## Problem a
According to the passage about the phrase "chance your arm," since when has the phrase been recorded?

A. Only up to a point. The phrase is mainly British and means to
take a risk in the hope of achieving something worthwhile; it has
been recorded since the 1880s. In its early decades it was most
common as a soldier's term. A good example is in The Middle Parts
of Fortune of 1916, by Frederic Manning, about the fighting on the
Somme and Ancre fronts in World War I: "What does it matter if
y'are killed? You've got to die some day. You've got to chance your
arm in this life, an' a dam' sight more 'n your arm too sometimes".

Quite where it comes from, though, is an open question. Military
men used it to refer to the stripes on the arm of one's uniform, so
that to chance one arm meant to take a calculated risk, which might
end in a court martial and demotion. Some writers see an origin in
a tailors' term, largely because that origin is given in Barrère &
Leland's dictionary of slang of 1889, but the authors gave no
details of why this should be so (apart from the assumption of a
slightly strained link between arms and tailoring). Modern writers
tend towards a link with boxing or prize fighting, in which to
extend your arm to land a blow might leave your guard down and give
your opponent a chance to retaliate.

It's often said that the origin lies in a famous incident during a
feud between two prominent Irish families, the Ormonds and the
Kildares, in 1492. At one point, Sir James Butler, the Earl of
Ormond, took refuge with his followers in the chapter house of St
Patrick's cathedral in Dublin. After a while, Gerald Fitzgerald,
the Earl of Kildare, came to realise that the feud was nonsense and
tried to make peace. In order to prove that no villainy was
intended and that his desire for reconciliation was genuine, he cut
a hole in the door and thrust his arm through. In doing this, of
course, he was placing himself at the mercy of those inside, who
could easily have cut it off. However, his hand was grasped by
Butler and his peace overtures were accepted.

When this incident is retold, it's often said that it's the origin
of "chancing your arm". It's relevant enough, but - as we've seen -
the dates are all wrong. If that was where it came from, we should
expect to find examples in the four centuries between the feud and
its first known appearance in the 1880s. You can see how the story
might have grown up, though. There are parallels with one in Galway
about Lynch law (see http://www.worldwidewords.org/qa/qa-lyn1.htm),
which also dates from 1492 (an eventful year). Though we can't pin
it down absolutely, all the evidence suggests an origin in late
Victorian British slang.

## Problem b
Find every line in the entries below that contains the string "information". Case counts.

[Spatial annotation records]
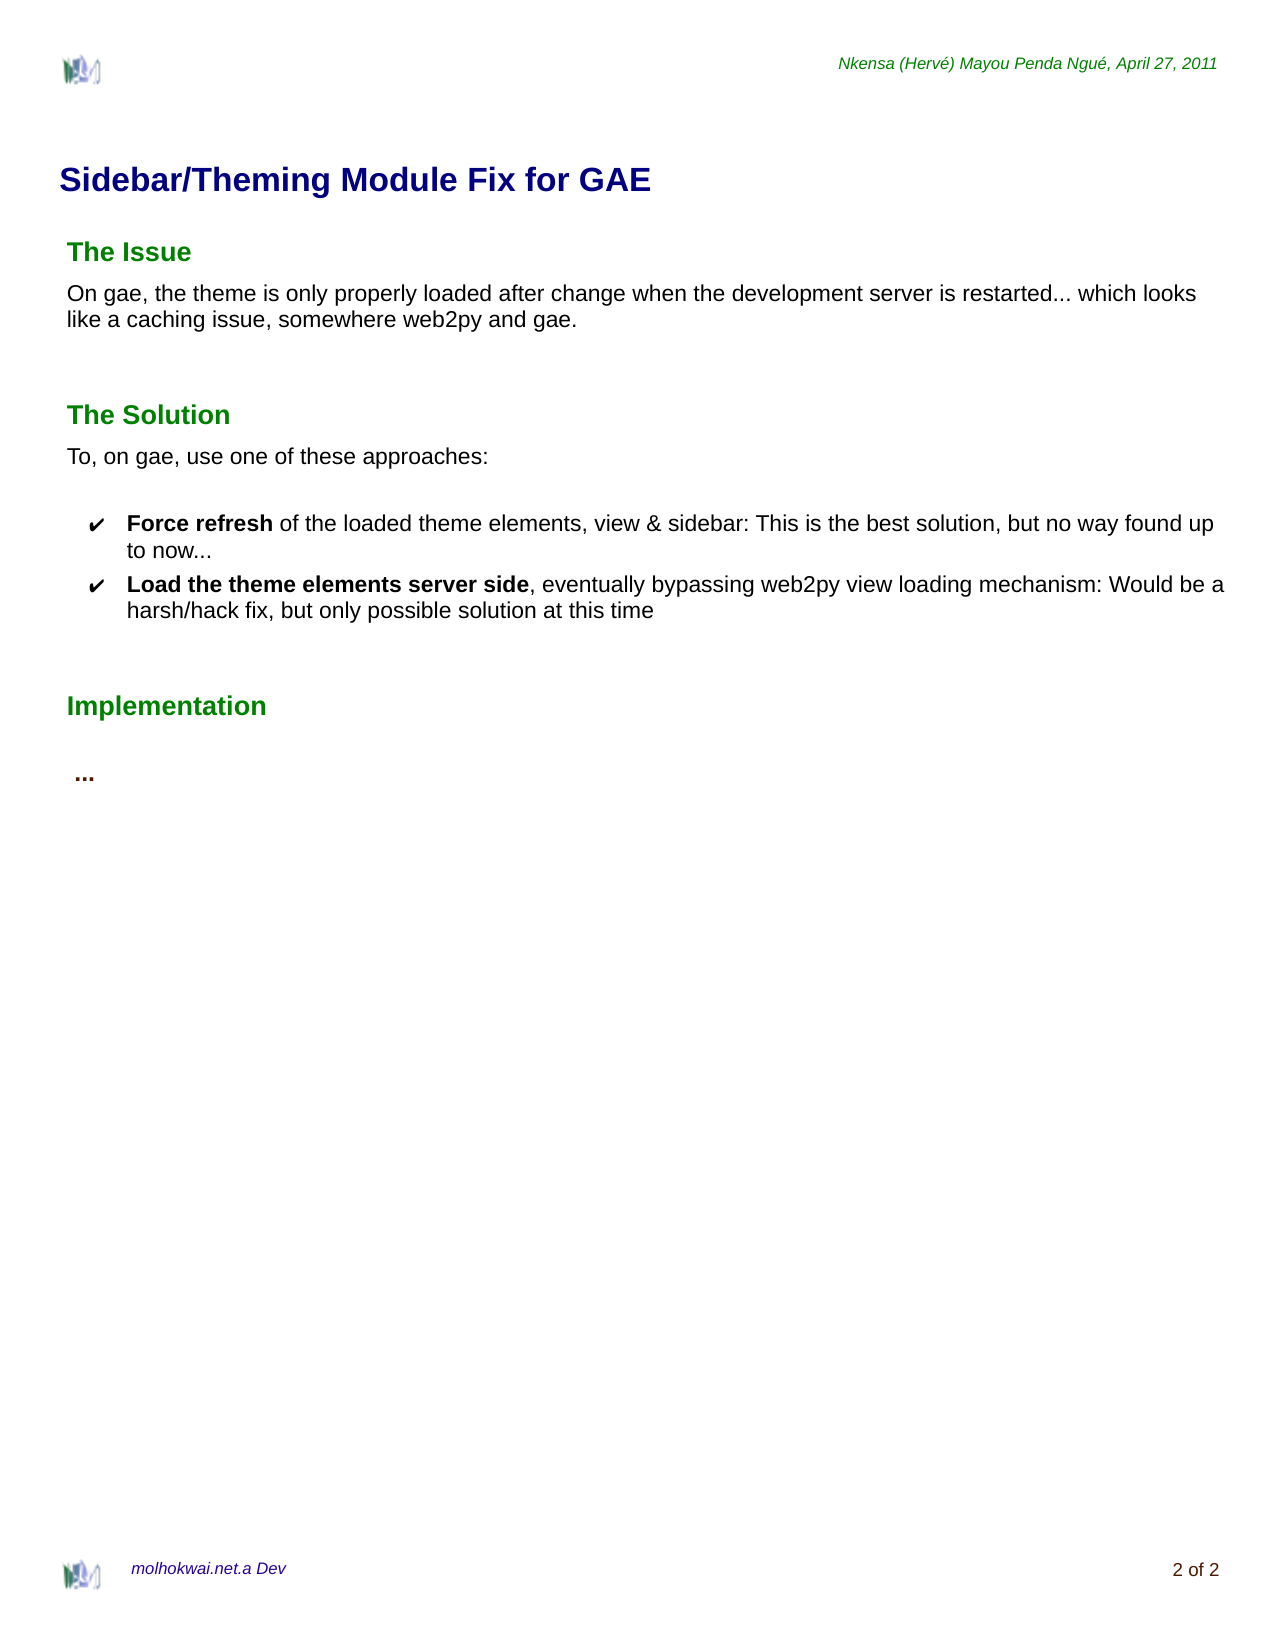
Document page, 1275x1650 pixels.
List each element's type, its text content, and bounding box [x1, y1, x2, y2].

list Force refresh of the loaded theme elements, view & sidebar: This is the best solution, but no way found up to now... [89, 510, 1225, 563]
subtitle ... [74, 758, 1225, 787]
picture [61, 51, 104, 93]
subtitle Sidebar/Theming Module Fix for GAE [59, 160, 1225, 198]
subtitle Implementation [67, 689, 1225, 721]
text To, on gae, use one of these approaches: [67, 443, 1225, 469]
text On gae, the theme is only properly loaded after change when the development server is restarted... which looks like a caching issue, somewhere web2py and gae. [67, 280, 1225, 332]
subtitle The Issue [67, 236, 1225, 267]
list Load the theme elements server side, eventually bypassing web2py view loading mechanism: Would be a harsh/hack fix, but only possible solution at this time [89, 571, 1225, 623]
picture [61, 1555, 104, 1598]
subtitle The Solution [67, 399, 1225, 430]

* * *

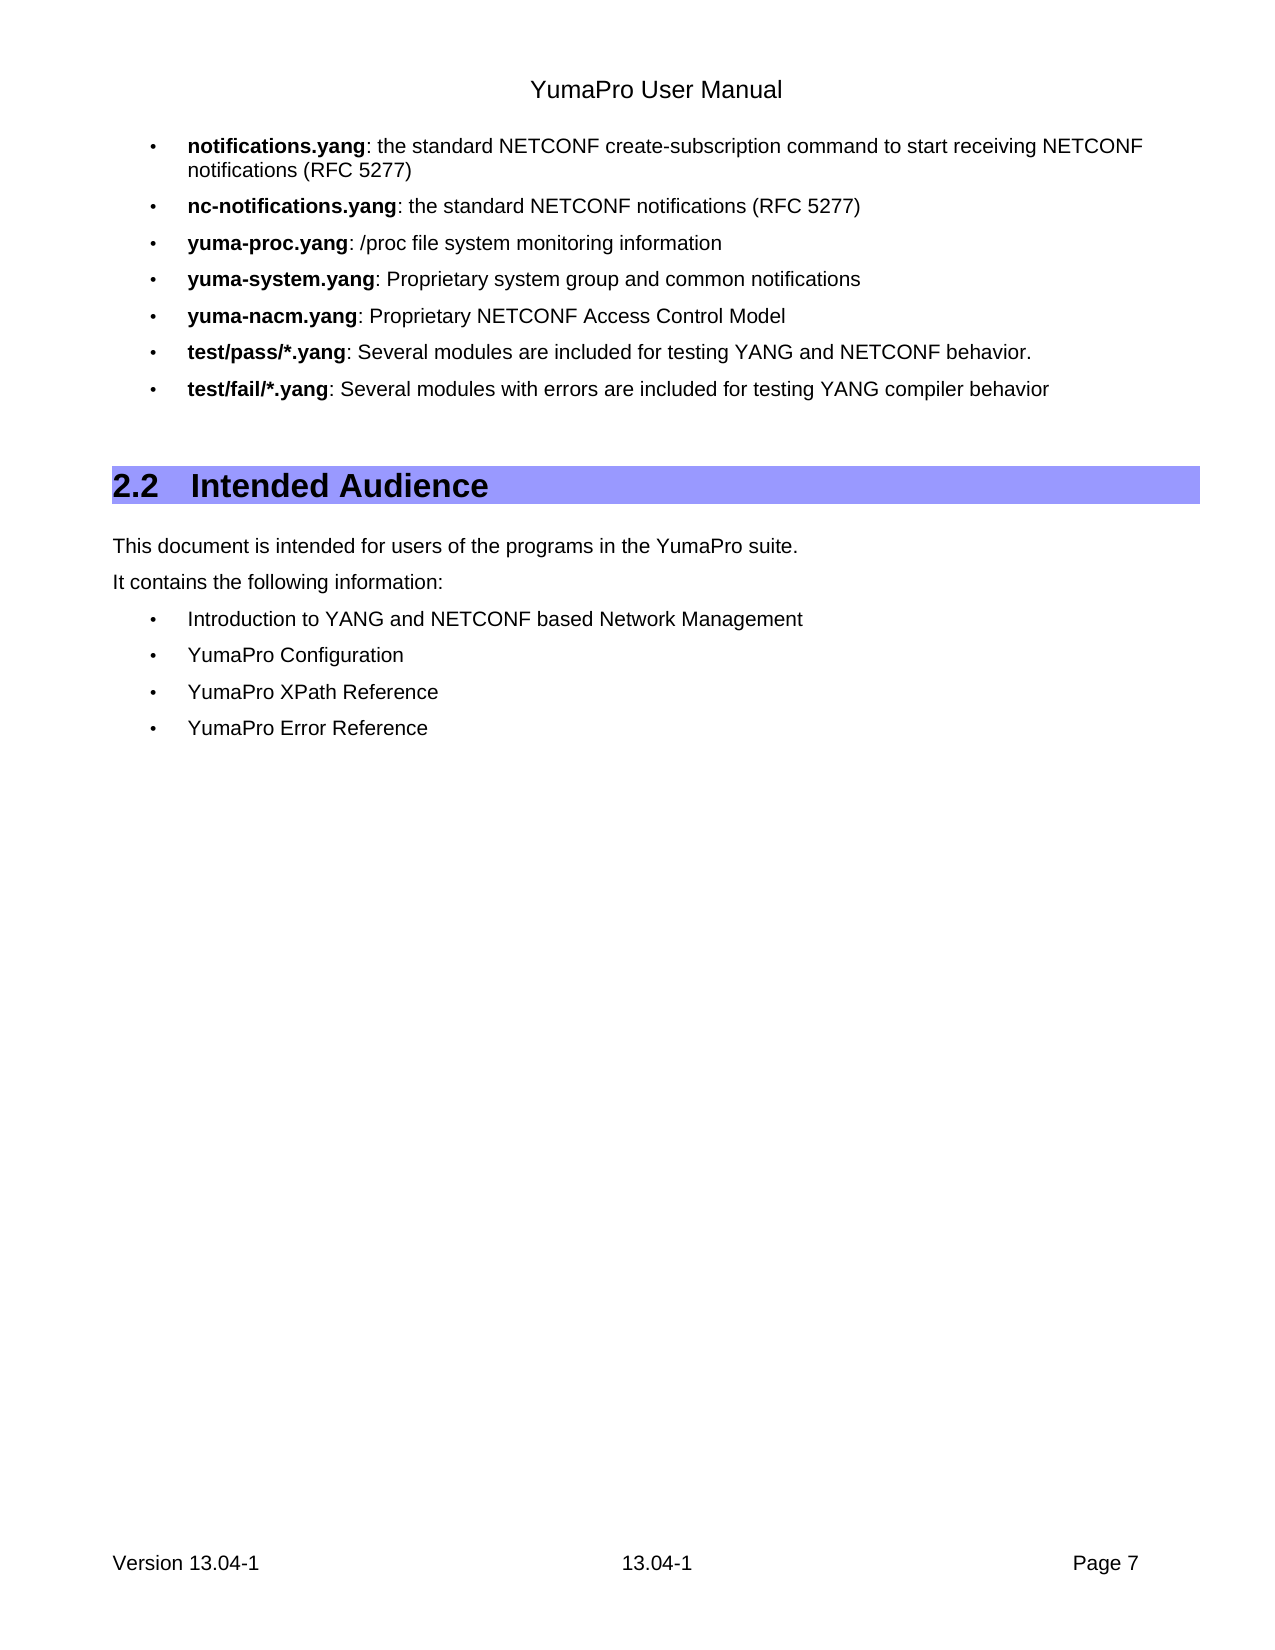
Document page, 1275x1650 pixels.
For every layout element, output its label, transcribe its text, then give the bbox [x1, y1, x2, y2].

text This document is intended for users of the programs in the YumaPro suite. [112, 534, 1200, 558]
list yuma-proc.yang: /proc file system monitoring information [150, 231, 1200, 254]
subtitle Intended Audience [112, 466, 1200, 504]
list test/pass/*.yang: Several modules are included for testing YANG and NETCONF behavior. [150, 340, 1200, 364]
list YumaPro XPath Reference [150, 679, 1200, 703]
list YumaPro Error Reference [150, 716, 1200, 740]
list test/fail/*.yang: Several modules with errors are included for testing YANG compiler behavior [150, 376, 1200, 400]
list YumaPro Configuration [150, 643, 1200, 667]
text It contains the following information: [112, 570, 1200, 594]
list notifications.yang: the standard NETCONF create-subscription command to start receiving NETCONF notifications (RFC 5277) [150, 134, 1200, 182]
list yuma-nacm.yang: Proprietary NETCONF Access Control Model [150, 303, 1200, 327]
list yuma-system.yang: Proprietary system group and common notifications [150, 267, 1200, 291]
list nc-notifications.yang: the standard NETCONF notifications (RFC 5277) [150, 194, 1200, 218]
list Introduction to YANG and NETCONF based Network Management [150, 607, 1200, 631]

## Task output a
Since the 1880s.

## Task output b
list yuma-proc.yang: /proc file system monitoring information [150, 231, 1200, 254]
text It contains the following information: [112, 570, 1200, 594]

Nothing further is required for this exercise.